Amazing Sealants Defeat Childhood Tooth Decay But Does Florida Care? Study Says 'No'
Florida is missing a cheap and easy bet for improving the dental health of its children, according to a new survey.
The Pew Children's Dental Campaign gives the state a "D," mostly because it does little to make sure kids have access to decay-fighting tooth sealant programs in public schools.
The sealant is a plastic resin that's painted on the teeth and then protects them, sometimes for years, against acid and plaque. It’s pretty cheap, health experts say, but the sealant programs are available in only about 25 percent of Florida public schools.
Fourteen other states got Ds in the Pew survey. There were only five As.
"If we just did the basic things, it would dramatically reduce oral health disease and improve quality of life, and sealants are one of the easiest things we can do — that and tooth brushing," Roderick K. King, executive director for the Florida Public Health Institute, told the Sun Sentinel.
Sealants — usually applied around second grade, shortly after kids' permanent molars appear — act as a barrier to decay-causing bacteria and cost about one-third the price of a filling. A Centers for Disease Control and Prevention task force found in 2002 that after this sealant treatment, molars — the teeth most likely to grow cavities — typically see a 60 percent decrease in tooth decay. The panel strongly recommended school-based dental sealant programs to help reach low-income children, those most prone to cavities and least likely to get preventive care.

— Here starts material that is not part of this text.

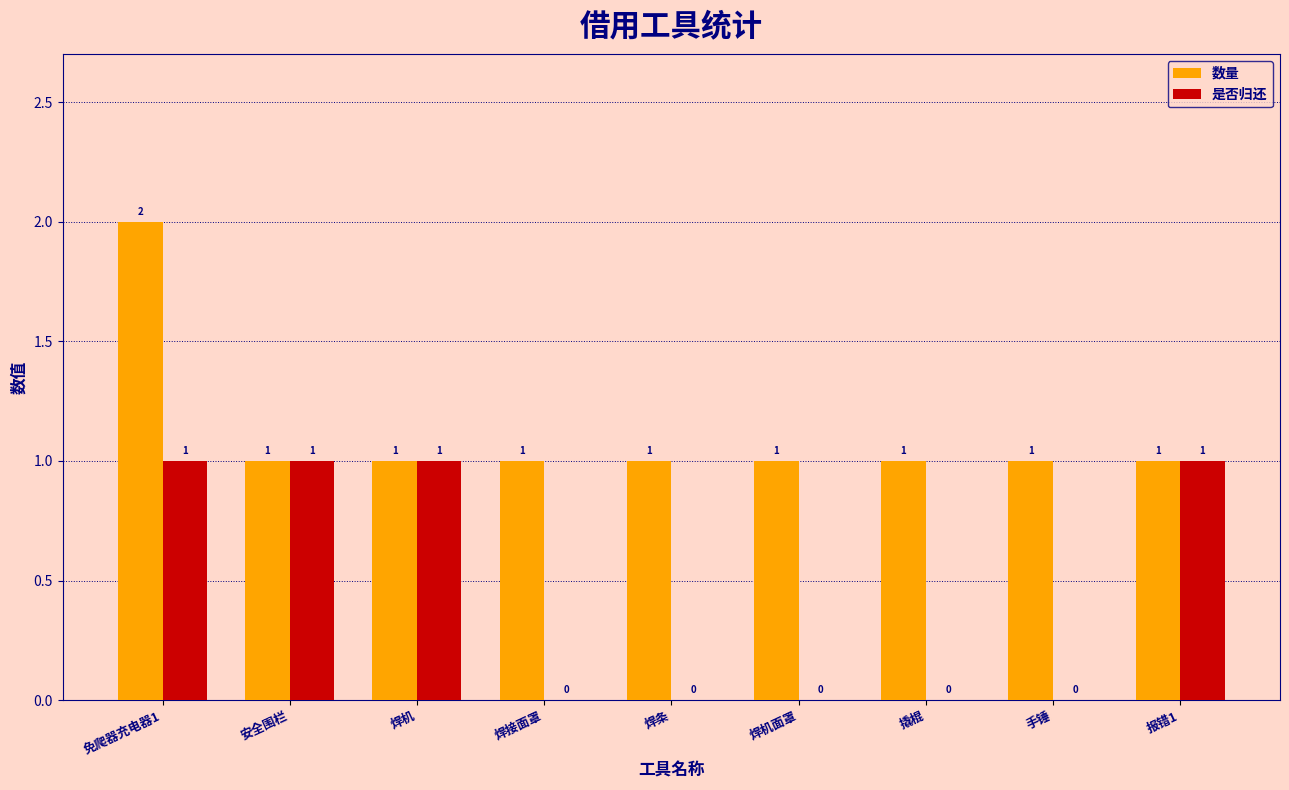

Reading right to left, extract all data points from this chart.

数量: 报错1=1	手锤=1	撬棍=1	焊机面罩=1	焊条=1	焊接面罩=1	焊机=1	安全围栏=1	免爬器充电器1=2
是否归还: 报错1=1	手锤=0	撬棍=0	焊机面罩=0	焊条=0	焊接面罩=0	焊机=1	安全围栏=1	免爬器充电器1=1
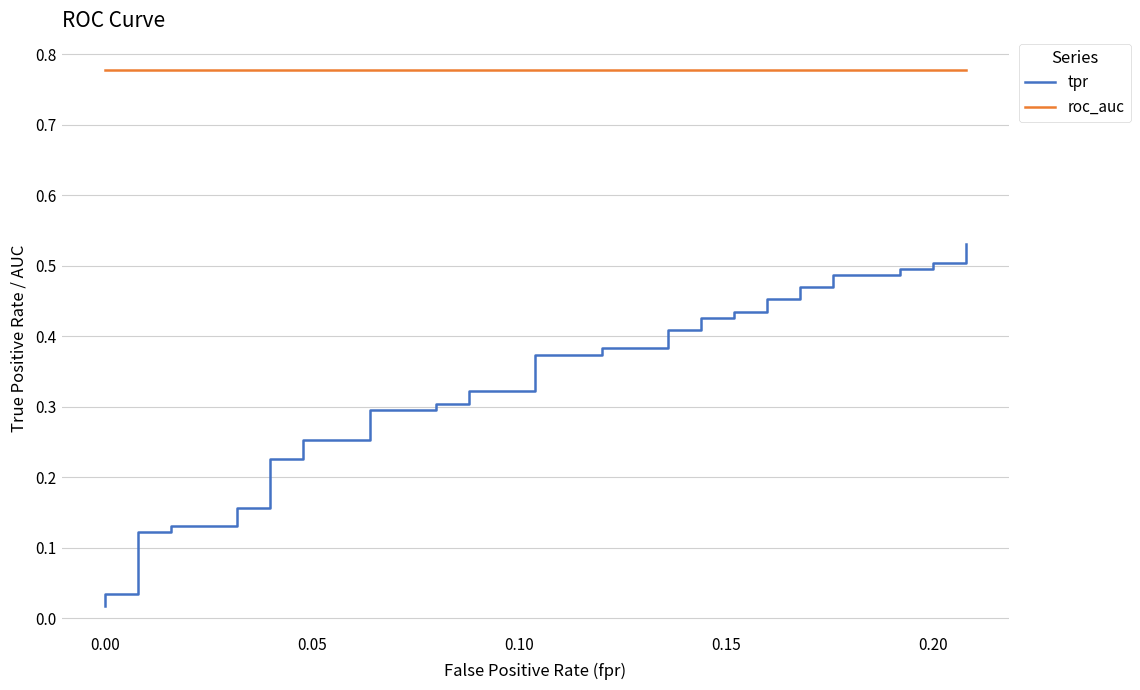

True or false: roc_auc and tpr cross at least once.

False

An obvious result of the absence of dental sealants, according to an organization called Oral Health Florida, is a massive increase in the number of low-income children seeking emergency hospital care for dental problems. The number in 2010: More than 15,000.
The U. S. Centers for Disease Control says a sealant treatment costs about a third as much as a tooth filling and can reduce tooth decay by 60 percent.